* [Job A]:
Say whether each statement below agrees with the Illinois statutes text. Answer yes or no for each, and quote the deciding words of the text exactly. (i) Recent laws may be missing from the ILCS database. (ii) Division 15 of Article 11 covers annexation agreements. (iii) The source given for Section 11-15-1 is Laws 1961, p. 2425.

Information maintained by the Legislative Reference Bureau
Updating the database of the Illinois Compiled Statutes (ILCS) is an ongoing process. Recent laws may not yet be included in the ILCS database, but they are found on this site as Public Acts soon after they become law. For information concerning the relationship between statutes and Public Acts, refer to the Guide.

Because the statute database is maintained primarily for legislative drafting purposes, statutory changes are sometimes included in the statute database before they take effect. If the source note at the end of a Section of the statutes includes a Public Act that has not yet taken effect, the version of the law that is currently in effect may have already been removed from the database and you should refer to that Public Act to see the changes made to the current law.

MUNICIPALITIES
(65 ILCS 5/) Illinois Municipal Code.

65 ILCS 5/Art. 11 Div. 15

 
    (65 ILCS 5/Art. 11 Div. 15 heading)
DIVISION 15. APPROVAL OF MAPS AND PLATS

65 ILCS 5/11-15-1

    (65 ILCS 5/11-15-1) (from Ch. 24, par. 11-15-1)
    Sec. 11-15-1. The corporate authorities may provide, by ordinance, that any map, plat, or subdivision of any block, lot, sub-lot, or part thereof, or of any piece or parcel of land, shall be submitted to the corporate authorities, or to some officer to be designated by them, for their or his approval. In that case no such map, plat, or subdivision shall be entitled to record in the proper county, or have any validity until it has been so approved. If any municipality has adopted a subdivision ordinance pursuant to Division 12 of Article 11 of this code, as heretofore and hereinafter amended, all subdivision plats shall be submitted for approval and approved in the manner provided in such ordinance. Until approved by the corporate authorities, or such officer designated by them, no such map, plat or subdivision plat shall be entitled to record in the proper county, or have any validity whatever.
(Source: Laws 1961, p. 2425.)

65 ILCS 5/Art. 11 Div. 15.1

 
    (65 ILCS 5/Art. 11 Div. 15.1 heading)
DIVISION 15.1. ANNEXATION AGREEMENTS

65 ILCS 5/11-15.1-1

    (65 ILCS 5/11-15.1-1) (from Ch. 24, par. 11-15.1-1)

* [Job B]:
In the records, replace "Chính sách" with "Quy định" in everything from the line containing "Thông tin liên hệ" down to the end of the records. Give those lines with nothing else changed, and leave out the pictures.

* [Dataset entries]:
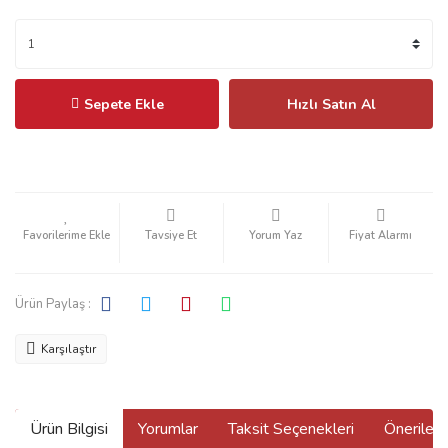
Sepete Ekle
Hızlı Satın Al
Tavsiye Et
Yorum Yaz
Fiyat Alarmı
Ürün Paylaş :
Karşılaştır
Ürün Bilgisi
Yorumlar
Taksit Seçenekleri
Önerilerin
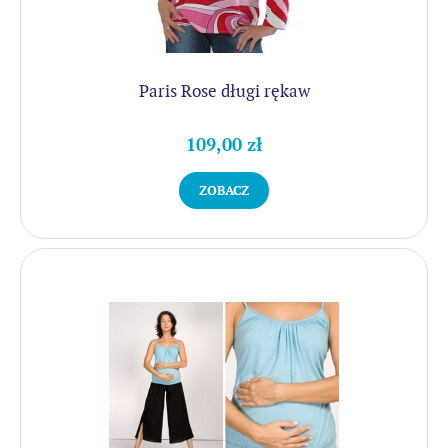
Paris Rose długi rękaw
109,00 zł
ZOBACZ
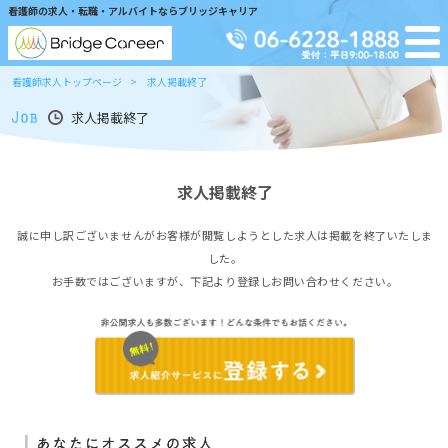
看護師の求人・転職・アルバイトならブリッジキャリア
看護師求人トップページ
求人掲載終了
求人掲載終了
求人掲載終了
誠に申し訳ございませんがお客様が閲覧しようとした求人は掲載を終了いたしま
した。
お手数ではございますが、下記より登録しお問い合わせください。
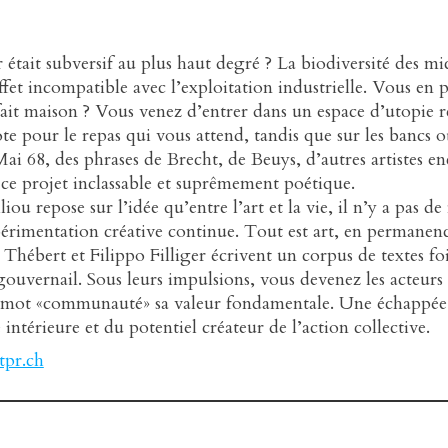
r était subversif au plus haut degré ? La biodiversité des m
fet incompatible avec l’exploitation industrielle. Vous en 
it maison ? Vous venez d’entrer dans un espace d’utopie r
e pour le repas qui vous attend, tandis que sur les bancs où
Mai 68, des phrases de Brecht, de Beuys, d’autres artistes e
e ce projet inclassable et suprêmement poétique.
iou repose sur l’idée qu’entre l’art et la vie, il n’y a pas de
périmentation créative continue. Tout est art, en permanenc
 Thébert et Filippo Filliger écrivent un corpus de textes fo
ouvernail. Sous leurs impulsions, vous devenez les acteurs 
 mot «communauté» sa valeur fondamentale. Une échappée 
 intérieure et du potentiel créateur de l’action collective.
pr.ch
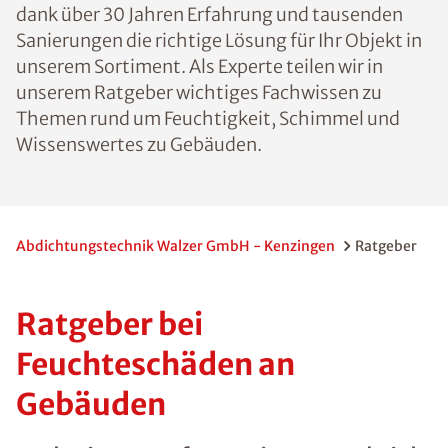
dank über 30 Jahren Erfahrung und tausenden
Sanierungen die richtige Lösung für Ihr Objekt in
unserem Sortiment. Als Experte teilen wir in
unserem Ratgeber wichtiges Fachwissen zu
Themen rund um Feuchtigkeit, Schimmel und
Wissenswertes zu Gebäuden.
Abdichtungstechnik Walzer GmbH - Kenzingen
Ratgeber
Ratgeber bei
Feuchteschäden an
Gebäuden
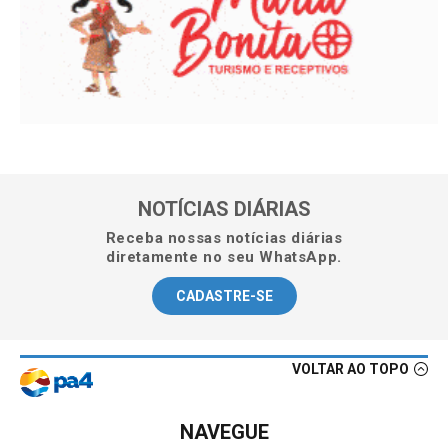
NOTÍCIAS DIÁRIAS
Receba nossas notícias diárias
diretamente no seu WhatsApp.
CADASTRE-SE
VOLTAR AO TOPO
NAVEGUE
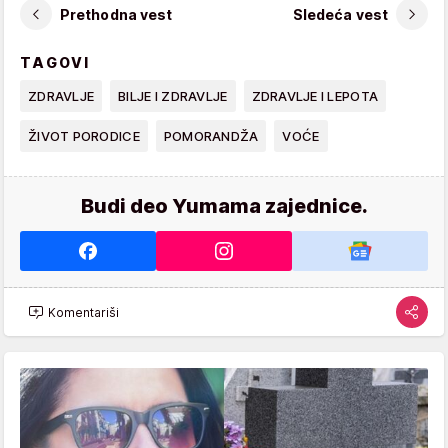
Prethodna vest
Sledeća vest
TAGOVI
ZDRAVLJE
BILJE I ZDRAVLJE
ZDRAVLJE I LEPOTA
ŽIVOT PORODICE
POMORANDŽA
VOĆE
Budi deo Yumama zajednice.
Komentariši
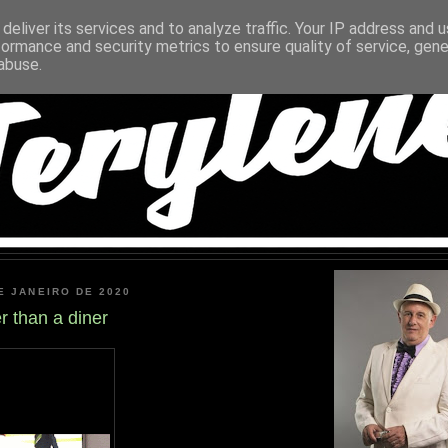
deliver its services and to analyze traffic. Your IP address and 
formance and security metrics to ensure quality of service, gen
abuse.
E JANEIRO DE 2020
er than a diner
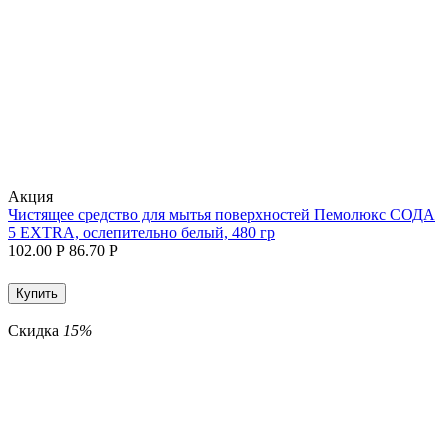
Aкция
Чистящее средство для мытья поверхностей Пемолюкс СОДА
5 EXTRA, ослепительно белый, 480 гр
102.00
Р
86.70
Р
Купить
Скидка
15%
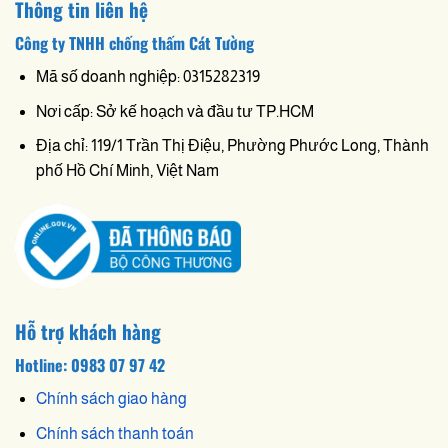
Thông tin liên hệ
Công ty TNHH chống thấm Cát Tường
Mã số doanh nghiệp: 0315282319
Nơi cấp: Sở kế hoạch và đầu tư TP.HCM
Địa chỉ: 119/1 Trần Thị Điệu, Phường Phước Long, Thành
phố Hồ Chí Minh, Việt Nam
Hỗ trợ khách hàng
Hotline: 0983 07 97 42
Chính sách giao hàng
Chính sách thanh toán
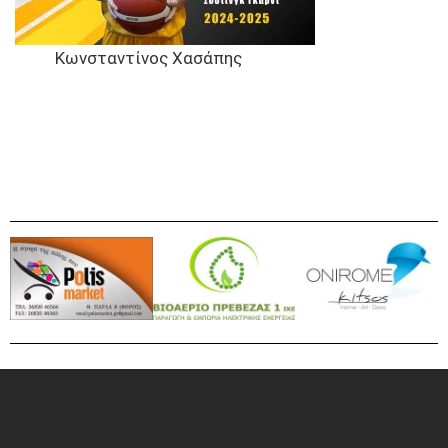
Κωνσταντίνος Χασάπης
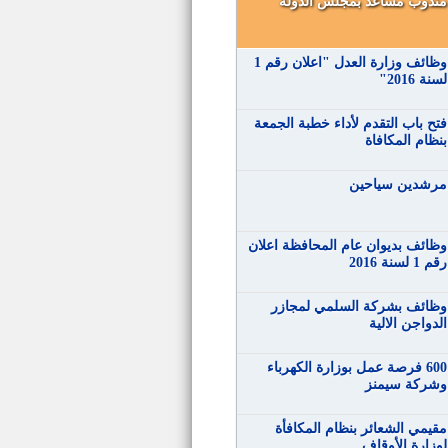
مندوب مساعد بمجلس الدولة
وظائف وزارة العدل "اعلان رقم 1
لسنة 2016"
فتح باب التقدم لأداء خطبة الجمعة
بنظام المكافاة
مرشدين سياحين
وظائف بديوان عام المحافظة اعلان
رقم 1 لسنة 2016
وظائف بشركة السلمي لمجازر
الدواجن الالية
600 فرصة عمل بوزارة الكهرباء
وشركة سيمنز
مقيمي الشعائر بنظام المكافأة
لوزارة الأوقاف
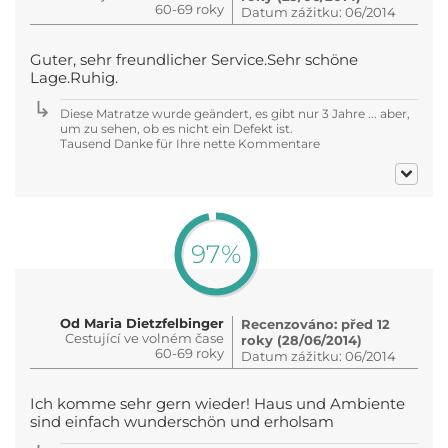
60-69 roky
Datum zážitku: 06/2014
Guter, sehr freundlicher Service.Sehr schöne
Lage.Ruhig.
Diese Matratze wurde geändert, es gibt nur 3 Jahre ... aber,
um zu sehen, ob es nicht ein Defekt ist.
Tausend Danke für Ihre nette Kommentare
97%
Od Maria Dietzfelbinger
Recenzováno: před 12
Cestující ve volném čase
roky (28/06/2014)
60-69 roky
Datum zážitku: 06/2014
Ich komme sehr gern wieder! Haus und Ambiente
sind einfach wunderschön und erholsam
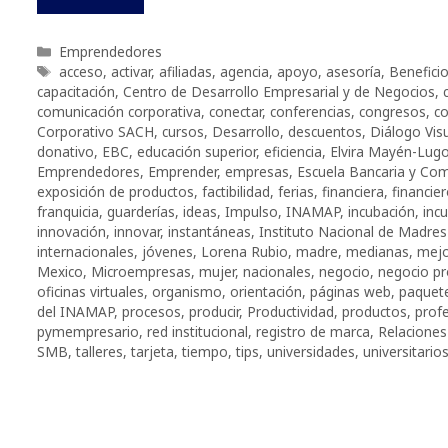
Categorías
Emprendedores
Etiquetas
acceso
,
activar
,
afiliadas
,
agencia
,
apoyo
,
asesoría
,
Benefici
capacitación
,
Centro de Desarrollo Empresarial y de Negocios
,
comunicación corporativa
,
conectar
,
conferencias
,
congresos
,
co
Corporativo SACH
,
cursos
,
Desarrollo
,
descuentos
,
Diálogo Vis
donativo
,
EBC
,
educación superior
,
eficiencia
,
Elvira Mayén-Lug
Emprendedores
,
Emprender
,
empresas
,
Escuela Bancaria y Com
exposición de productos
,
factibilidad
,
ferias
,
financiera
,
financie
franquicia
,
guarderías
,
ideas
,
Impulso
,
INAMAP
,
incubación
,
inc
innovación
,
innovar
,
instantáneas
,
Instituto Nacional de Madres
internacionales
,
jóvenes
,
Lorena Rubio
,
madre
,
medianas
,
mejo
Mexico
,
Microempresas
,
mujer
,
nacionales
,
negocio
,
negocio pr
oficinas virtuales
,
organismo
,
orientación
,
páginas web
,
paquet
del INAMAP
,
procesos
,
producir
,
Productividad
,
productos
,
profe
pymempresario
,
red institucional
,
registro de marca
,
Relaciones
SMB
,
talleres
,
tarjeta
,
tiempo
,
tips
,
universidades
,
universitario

* [Written solution A]:
(i) Yes: "Recent laws may not yet be included in the ILCS database"
(ii) No: "DIVISION 15. APPROVAL OF MAPS AND PLATS"
(iii) Yes: "(Source: Laws 1961, p. 2425.)"

* [Written solution B]:
Thông tin liên hệ
Công ty TNHH chống thấm Cát Tường
Mã số doanh nghiệp: 0315282319
Nơi cấp: Sở kế hoạch và đầu tư TP.HCM
Địa chỉ: 119/1 Trần Thị Điệu, Phường Phước Long, Thành
phố Hồ Chí Minh, Việt Nam
Hỗ trợ khách hàng
Hotline: 0983 07 97 42
Quy định giao hàng
Quy định thanh toán
Κωνσταντίνος Χασάπης
مندوب مساعد بمجلس الدولة
وظائف وزارة العدل "اعلان رقم 1
لسنة 2016"
فتح باب التقدم لأداء خطبة الجمعة
بنظام المكافاة
مرشدين سياحين
وظائف بديوان عام المحافظة اعلان
رقم 1 لسنة 2016
وظائف بشركة السلمي لمجازر
الدواجن الالية
600 فرصة عمل بوزارة الكهرباء
وشركة سيمنز
مقيمي الشعائر بنظام المكافأة
لوزارة الأوقاف
60-69 roky
Datum zážitku: 06/2014
Guter, sehr freundlicher Service.Sehr schöne
Lage.Ruhig.
Diese Matratze wurde geändert, es gibt nur 3 Jahre ... aber,
um zu sehen, ob es nicht ein Defekt ist.
Tausend Danke für Ihre nette Kommentare
97%
Od Maria Dietzfelbinger
Recenzováno: před 12
Cestující ve volném čase
roky (28/06/2014)
60-69 roky
Datum zážitku: 06/2014
Ich komme sehr gern wieder! Haus und Ambiente
sind einfach wunderschön und erholsam
Categorías
Emprendedores
Etiquetas
acceso
,
activar
,
afiliadas
,
agencia
,
apoyo
,
asesoría
,
Benefici
capacitación
,
Centro de Desarrollo Empresarial y de Negocios
,
comunicación corporativa
,
conectar
,
conferencias
,
congresos
,
co
Corporativo SACH
,
cursos
,
Desarrollo
,
descuentos
,
Diálogo Vis
donativo
,
EBC
,
educación superior
,
eficiencia
,
Elvira Mayén-Lug
Emprendedores
,
Emprender
,
empresas
,
Escuela Bancaria y Com
exposición de productos
,
factibilidad
,
ferias
,
financiera
,
financie
franquicia
,
guarderías
,
ideas
,
Impulso
,
INAMAP
,
incubación
,
inc
innovación
,
innovar
,
instantáneas
,
Instituto Nacional de Madres
internacionales
,
jóvenes
,
Lorena Rubio
,
madre
,
medianas
,
mejo
Mexico
,
Microempresas
,
mujer
,
nacionales
,
negocio
,
negocio pr
oficinas virtuales
,
organismo
,
orientación
,
páginas web
,
paquet
del INAMAP
,
procesos
,
producir
,
Productividad
,
productos
,
profe
pymempresario
,
red institucional
,
registro de marca
,
Relaciones
SMB
,
talleres
,
tarjeta
,
tiempo
,
tips
,
universidades
,
universitario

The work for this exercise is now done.